Al salir el sol nos abrazó.
–Es por allí –señaló un camino de casas viejas–. Subimos una colina y entramos a una plaza que no recordaba
–No te alejes tanto.
–No –respondió–. Ya casi llegamos.
En medio de la plaza había un pozo. Sabía que en pueblos de la sierra no hay acueducto, por ello se busca otra manera de extraer el agua de las montañas.
–Ahí es.
Antes de llegar la agarré de los brazos, presionándolos contra su cuerpo.
–Qué te pasa, por qué vienes sin permiso –intenté regañarla, mirándola de frente.

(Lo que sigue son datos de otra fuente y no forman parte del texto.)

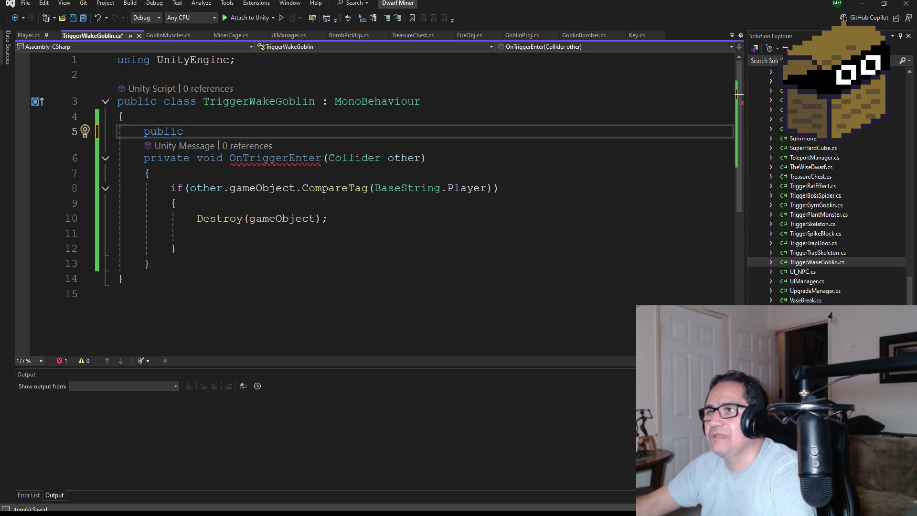
{"action": "type", "text": "ga"}
{"action": "key", "text": "Tab"}
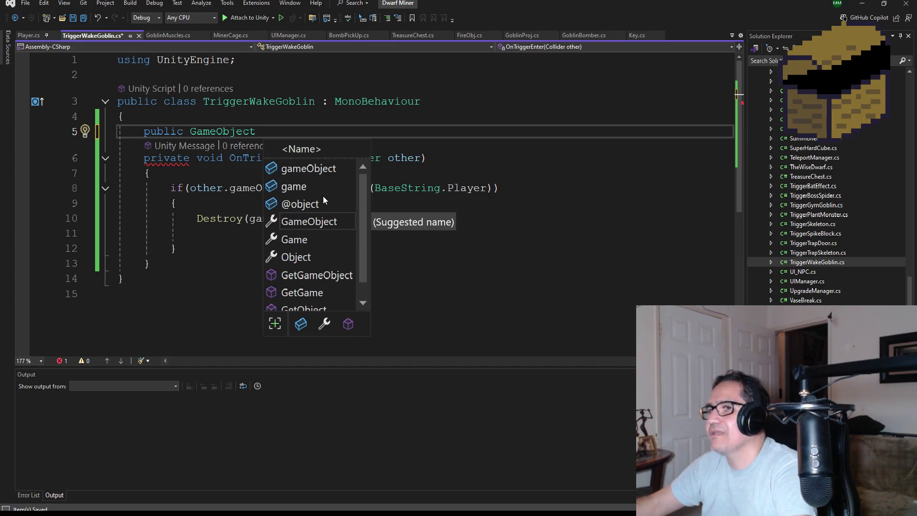
{"action": "type", "text": "Sleepy"}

–Debes venir –gritó. Trató de soltarse. Al lograrlo corrió hacia el pozo y se agarró de los bordes–. Mira.
También me agarré. Traté de alargar el cuello para observar el fondo del pozo. Un recuerdo de infancia quizá rozó mi memoria. Ella se dejó ir en su abstracción sobre el agua retenida, tan oscura. Noté que la diadema en forma de gerbera no le gustó, intentó quitársela. La observé por un rato y el desagrado hacia mi descuido se me hizo nudo en la garganta. Maldije a sus padres.
–Mira –insistió–. Quería regalártela ¿La ves?
–No hay nada, solo agua –le dije, pero en el fondo había un cuerpo. Era de una mujer joven–. No intentes meterte otra vez.

No respondió. Pensé en avisar a las personas del lugar para sacar el cadáver. Parecía llevar un buen tiempo ahí, flotando, como en un sueño. Pobre de la familia. Su piel se desvanecía. Solo hubo un destello de color: su cabello se movió y pude ver la cabeza, el rostro, la diadema en forma de gerbera azul.